= Robert de Févin =

French composer

Robert de Févin (late 15th and early 16th centuries) was a French composer of the Renaissance. He was the brother of Antoine de Févin, a considerably more famous composer at the court of Louis XII of France. Whether he was older or younger than Antoine is not known.

Little is known about his life, except that either he was born in Cambrai or Arras, the birthplace of his brother, and his father was an alderman in Arras in 1474. He held the post of maître de chapelle (chorus master) in Cambrai, to the dukes of Savoy, sometime around 1500; he may even have been born there. References to the "brothers Févin" as composers can be found from the time. Robert may have died before about 1518, as evidenced by a memorial note written on a copy of his Missa la sol mi fa re, which was probably copied around that year.

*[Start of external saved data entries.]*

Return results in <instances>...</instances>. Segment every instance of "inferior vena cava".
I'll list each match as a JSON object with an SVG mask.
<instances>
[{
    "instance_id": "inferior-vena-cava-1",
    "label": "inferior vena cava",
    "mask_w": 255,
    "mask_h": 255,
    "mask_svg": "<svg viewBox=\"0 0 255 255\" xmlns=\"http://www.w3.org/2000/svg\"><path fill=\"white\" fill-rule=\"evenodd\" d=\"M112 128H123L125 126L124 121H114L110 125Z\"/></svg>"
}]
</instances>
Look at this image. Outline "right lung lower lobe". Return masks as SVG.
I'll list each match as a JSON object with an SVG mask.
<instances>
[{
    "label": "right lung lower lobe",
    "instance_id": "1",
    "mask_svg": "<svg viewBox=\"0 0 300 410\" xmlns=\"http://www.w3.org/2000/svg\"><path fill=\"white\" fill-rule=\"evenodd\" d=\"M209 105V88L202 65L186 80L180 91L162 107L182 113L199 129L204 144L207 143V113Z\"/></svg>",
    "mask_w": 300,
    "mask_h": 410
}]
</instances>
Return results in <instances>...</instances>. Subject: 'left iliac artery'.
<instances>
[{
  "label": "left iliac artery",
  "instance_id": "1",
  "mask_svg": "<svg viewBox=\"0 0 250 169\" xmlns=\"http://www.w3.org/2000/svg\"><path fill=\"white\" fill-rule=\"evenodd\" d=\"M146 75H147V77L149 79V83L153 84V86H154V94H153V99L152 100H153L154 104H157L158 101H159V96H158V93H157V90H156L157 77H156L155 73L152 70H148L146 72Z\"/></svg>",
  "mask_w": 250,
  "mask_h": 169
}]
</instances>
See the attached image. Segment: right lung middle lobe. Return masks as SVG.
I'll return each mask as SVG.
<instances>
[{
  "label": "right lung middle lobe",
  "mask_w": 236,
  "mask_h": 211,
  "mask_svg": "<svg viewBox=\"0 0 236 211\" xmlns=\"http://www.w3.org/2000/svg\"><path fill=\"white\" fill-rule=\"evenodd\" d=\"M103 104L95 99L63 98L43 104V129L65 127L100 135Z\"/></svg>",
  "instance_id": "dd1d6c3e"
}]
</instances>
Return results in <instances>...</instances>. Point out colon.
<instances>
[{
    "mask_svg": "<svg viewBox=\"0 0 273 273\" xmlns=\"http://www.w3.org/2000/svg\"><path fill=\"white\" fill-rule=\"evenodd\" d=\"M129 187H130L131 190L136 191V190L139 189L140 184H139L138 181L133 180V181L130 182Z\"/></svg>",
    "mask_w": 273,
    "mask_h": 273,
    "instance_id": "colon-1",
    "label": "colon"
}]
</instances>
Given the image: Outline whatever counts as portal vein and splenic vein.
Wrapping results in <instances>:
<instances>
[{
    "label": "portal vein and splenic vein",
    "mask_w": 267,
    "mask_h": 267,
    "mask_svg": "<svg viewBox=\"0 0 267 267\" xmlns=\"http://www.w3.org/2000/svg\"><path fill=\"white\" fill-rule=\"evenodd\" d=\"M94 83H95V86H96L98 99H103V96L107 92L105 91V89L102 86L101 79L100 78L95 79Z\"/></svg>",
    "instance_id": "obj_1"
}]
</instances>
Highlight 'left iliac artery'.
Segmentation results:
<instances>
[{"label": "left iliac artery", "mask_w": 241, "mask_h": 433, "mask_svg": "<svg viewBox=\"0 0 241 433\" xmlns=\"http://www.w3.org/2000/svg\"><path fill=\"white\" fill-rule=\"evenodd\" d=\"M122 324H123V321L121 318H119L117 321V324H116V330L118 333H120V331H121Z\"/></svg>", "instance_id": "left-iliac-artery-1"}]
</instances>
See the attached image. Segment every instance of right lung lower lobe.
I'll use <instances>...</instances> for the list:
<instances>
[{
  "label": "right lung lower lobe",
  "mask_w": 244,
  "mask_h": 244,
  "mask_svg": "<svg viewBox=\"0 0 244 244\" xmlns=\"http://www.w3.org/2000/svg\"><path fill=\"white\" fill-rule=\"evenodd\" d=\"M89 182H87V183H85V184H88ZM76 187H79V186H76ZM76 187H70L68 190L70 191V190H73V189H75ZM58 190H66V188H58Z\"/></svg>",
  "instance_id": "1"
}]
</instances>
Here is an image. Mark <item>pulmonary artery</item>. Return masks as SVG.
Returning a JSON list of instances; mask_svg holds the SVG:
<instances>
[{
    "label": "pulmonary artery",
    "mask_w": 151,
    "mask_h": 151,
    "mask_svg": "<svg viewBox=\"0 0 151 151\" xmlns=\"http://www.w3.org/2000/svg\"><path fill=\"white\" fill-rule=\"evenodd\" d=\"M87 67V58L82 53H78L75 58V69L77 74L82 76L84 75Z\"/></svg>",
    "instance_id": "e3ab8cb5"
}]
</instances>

He wrote masses, motets and lamentations, though little of his work has survived. Three masses, a four-voice credo from a mass (the rest of which has been lost), two settings of the Lamentations of Jeremiah, one five-voice Marian antiphon (Alma Redemptoris mater), and the music of a six-voice motet (with the text absent) are all that survives of his work. Stylistically it is similar enough to his brother Antoine's music that several of Robert's pieces have been misattributed to Antoine. Robert evidently emulated the style of Josquin, copying not only the smooth polyphony of the more famous composer but basing two of his masses directly on works by him.

Some of Févin's music can be found in the Medici Codex of 1518.